## YOUR OBJECTIVE:
Your task is to retype every entry exactly, omitting nothing.

## AVAILABLE RECORDS:
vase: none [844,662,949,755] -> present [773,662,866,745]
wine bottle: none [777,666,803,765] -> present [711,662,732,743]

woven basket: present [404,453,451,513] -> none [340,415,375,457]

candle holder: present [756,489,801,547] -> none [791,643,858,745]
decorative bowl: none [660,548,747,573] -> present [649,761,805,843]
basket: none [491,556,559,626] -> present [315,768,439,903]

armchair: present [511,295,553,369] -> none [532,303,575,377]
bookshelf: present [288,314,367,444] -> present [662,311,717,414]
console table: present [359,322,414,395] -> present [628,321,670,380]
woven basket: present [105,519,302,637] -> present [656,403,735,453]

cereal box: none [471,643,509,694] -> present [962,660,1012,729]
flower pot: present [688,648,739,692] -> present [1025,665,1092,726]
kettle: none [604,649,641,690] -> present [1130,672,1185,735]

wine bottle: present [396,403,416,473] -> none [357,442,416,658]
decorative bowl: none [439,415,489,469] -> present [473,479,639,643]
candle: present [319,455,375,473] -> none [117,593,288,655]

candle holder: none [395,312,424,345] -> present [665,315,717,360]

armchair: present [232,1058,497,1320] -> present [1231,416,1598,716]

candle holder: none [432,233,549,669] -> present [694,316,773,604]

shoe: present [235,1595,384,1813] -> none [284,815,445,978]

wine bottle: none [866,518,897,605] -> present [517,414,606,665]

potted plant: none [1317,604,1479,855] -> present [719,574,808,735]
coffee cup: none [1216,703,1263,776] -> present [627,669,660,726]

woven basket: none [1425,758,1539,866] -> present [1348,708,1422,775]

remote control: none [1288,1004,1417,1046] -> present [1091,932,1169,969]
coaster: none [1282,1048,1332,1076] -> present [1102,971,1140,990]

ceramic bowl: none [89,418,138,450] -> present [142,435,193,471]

## EXPECTED ANSWER:
vase: none [844,662,949,755] -> present [773,662,866,745]
wine bottle: none [777,666,803,765] -> present [711,662,732,743]

woven basket: present [404,453,451,513] -> none [340,415,375,457]

candle holder: present [756,489,801,547] -> none [791,643,858,745]
decorative bowl: none [660,548,747,573] -> present [649,761,805,843]
basket: none [491,556,559,626] -> present [315,768,439,903]

armchair: present [511,295,553,369] -> none [532,303,575,377]
bookshelf: present [288,314,367,444] -> present [662,311,717,414]
console table: present [359,322,414,395] -> present [628,321,670,380]
woven basket: present [105,519,302,637] -> present [656,403,735,453]

cereal box: none [471,643,509,694] -> present [962,660,1012,729]
flower pot: present [688,648,739,692] -> present [1025,665,1092,726]
kettle: none [604,649,641,690] -> present [1130,672,1185,735]

wine bottle: present [396,403,416,473] -> none [357,442,416,658]
decorative bowl: none [439,415,489,469] -> present [473,479,639,643]
candle: present [319,455,375,473] -> none [117,593,288,655]

candle holder: none [395,312,424,345] -> present [665,315,717,360]

armchair: present [232,1058,497,1320] -> present [1231,416,1598,716]

candle holder: none [432,233,549,669] -> present [694,316,773,604]

shoe: present [235,1595,384,1813] -> none [284,815,445,978]

wine bottle: none [866,518,897,605] -> present [517,414,606,665]

potted plant: none [1317,604,1479,855] -> present [719,574,808,735]
coffee cup: none [1216,703,1263,776] -> present [627,669,660,726]

woven basket: none [1425,758,1539,866] -> present [1348,708,1422,775]

remote control: none [1288,1004,1417,1046] -> present [1091,932,1169,969]
coaster: none [1282,1048,1332,1076] -> present [1102,971,1140,990]

ceramic bowl: none [89,418,138,450] -> present [142,435,193,471]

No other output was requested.